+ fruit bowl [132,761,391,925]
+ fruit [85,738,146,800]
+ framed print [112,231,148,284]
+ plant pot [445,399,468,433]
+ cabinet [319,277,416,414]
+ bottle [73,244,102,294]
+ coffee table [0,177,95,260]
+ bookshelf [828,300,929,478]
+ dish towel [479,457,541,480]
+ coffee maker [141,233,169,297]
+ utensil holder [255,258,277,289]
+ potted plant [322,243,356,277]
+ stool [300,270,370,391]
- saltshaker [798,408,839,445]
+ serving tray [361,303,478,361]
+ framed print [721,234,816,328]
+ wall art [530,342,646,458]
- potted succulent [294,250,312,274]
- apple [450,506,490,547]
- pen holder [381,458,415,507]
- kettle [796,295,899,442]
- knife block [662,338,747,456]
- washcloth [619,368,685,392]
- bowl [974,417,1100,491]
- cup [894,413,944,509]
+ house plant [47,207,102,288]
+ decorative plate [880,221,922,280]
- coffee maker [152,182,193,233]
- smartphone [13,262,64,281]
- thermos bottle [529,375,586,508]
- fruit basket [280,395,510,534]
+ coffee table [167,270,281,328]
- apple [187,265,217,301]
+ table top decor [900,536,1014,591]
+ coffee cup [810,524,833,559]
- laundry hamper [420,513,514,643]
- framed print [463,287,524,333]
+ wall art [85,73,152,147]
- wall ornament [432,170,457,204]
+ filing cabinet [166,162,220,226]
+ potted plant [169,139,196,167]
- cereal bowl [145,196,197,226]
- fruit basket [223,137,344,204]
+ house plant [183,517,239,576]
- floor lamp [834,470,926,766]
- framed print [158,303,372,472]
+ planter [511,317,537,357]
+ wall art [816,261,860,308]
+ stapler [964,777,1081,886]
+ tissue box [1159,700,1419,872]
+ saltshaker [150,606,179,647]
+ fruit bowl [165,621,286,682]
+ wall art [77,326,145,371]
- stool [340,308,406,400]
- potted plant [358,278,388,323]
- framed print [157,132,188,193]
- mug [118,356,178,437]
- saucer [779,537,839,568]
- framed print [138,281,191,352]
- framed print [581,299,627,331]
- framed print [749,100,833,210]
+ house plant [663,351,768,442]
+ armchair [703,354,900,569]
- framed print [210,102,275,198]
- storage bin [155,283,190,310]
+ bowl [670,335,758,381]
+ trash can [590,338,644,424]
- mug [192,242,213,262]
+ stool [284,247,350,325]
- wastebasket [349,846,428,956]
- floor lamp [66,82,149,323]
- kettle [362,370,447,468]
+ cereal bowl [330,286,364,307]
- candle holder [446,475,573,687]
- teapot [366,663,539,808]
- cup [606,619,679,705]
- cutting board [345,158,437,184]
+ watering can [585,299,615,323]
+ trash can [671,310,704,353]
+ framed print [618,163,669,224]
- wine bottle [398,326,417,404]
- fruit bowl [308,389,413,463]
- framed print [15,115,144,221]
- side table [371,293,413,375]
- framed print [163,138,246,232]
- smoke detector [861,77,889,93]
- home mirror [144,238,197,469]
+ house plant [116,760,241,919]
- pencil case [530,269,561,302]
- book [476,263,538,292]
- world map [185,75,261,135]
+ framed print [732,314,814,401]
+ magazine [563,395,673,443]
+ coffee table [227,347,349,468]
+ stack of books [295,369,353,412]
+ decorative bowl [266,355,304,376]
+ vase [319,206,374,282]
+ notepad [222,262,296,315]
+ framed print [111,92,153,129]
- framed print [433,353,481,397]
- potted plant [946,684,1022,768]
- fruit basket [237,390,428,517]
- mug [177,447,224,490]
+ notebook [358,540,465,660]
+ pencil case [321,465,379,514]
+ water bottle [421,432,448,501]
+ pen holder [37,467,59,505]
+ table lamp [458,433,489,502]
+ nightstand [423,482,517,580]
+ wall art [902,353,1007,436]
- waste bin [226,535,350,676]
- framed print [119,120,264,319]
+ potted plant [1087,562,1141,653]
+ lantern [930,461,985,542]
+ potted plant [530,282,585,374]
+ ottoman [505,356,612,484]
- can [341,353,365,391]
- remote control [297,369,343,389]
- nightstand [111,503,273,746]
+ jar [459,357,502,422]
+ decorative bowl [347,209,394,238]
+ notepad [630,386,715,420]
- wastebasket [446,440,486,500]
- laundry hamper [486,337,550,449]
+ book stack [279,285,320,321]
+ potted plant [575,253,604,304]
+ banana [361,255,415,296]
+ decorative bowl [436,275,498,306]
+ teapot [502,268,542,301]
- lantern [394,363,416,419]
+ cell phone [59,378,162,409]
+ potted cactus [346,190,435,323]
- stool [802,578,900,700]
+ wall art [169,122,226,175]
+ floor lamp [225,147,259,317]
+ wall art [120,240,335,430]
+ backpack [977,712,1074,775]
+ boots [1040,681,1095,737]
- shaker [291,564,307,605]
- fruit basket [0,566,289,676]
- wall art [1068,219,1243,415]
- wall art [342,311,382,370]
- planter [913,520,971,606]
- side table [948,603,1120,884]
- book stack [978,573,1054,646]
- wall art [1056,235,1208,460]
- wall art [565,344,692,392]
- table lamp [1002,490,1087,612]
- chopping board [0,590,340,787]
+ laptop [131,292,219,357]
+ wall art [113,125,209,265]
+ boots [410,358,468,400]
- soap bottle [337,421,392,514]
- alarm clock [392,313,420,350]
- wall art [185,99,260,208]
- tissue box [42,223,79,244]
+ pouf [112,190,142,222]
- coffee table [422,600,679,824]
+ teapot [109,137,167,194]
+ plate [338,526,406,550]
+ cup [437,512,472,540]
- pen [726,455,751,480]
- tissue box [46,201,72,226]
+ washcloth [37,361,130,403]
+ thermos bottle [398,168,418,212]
━━━━━━━━━━━━━━━━━━━━
#### WORK REQUIRED
Give again, word for word, every line of the listing above from the one with "- wall ornament [432,170,457,204]" to the one with "- wastebasket [349,846,428,956]", both inclusive, and nothing beyond them.

#### RESPONSE TO THIS TASK
- wall ornament [432,170,457,204]
+ filing cabinet [166,162,220,226]
+ potted plant [169,139,196,167]
- cereal bowl [145,196,197,226]
- fruit basket [223,137,344,204]
+ house plant [183,517,239,576]
- floor lamp [834,470,926,766]
- framed print [158,303,372,472]
+ planter [511,317,537,357]
+ wall art [816,261,860,308]
+ stapler [964,777,1081,886]
+ tissue box [1159,700,1419,872]
+ saltshaker [150,606,179,647]
+ fruit bowl [165,621,286,682]
+ wall art [77,326,145,371]
- stool [340,308,406,400]
- potted plant [358,278,388,323]
- framed print [157,132,188,193]
- mug [118,356,178,437]
- saucer [779,537,839,568]
- framed print [138,281,191,352]
- framed print [581,299,627,331]
- framed print [749,100,833,210]
+ house plant [663,351,768,442]
+ armchair [703,354,900,569]
- framed print [210,102,275,198]
- storage bin [155,283,190,310]
+ bowl [670,335,758,381]
+ trash can [590,338,644,424]
- mug [192,242,213,262]
+ stool [284,247,350,325]
- wastebasket [349,846,428,956]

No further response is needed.